Jetlag has made me feel blurry and I’ve avoided the studio in favour of more adrenaline oriented activities so I can throw this tiredness off as soon as possible. I’ve also got to pay attention to some important administrative work for the art department at the university, so I need to divide my time carefully for the next few days between studio and office so I can focus on how we can provide students with a more effective program that gives them a really solid grounding in the studio techniques they need to learn.
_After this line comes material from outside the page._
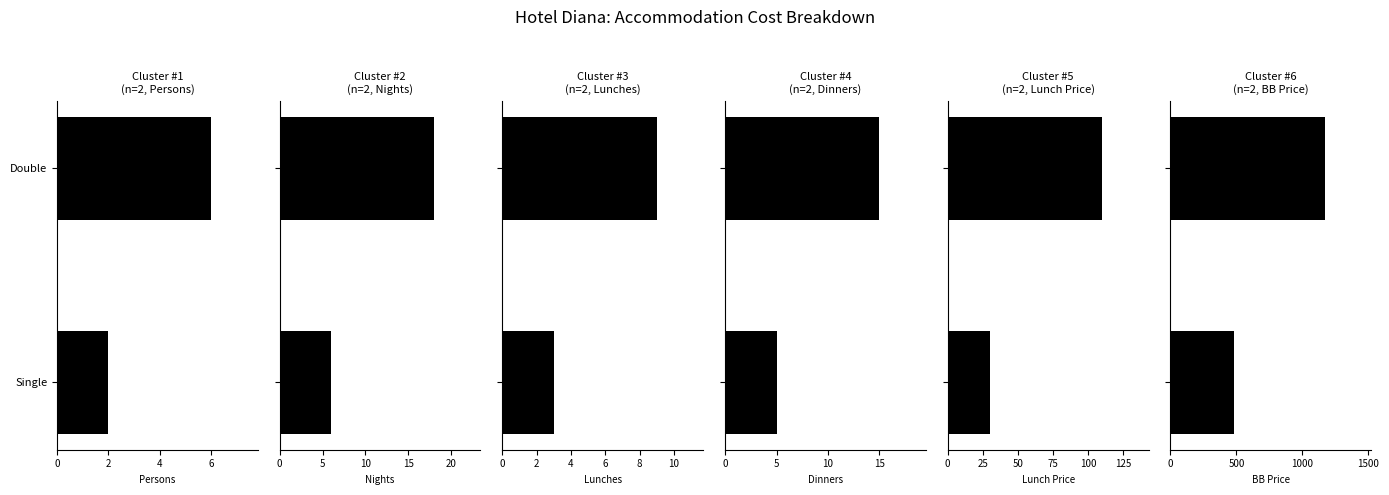

How many distinct data groups are displayed?

6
The Angel shows some inconsistency in the skulls – those I did before Christmas are grayer and a little looser than the ones I’m working on now. I will need to be careful to rework those that are in that double band in the foreground to make them consistent with the new skulls. The first ones also got some Ultramarine Blue and Raw Sienna glazes wiped onto them when I was uncertain about the landscape and experimenting with it; before committing to the ocean of skulls that I’m now producing. The solution to that is obvious: simply add some of those two glazes into the new skulls so they match; traditional painters often choose to make their shadows cool and their highlights warm (blues and greens tend to feel cooler, while browns, yellows and reds feel warmer) so this will add some nice variation to the boney surfaces, while also making them feel more realistic and convincing.
Consistency is important in the production of the painting: if different methods are used in different areas the painting will feel disjointed and clumsy. I want this painting to feel unified and to produce an illusion that we are catching a glimpse of another reality, as if we are looking through a portal into another world.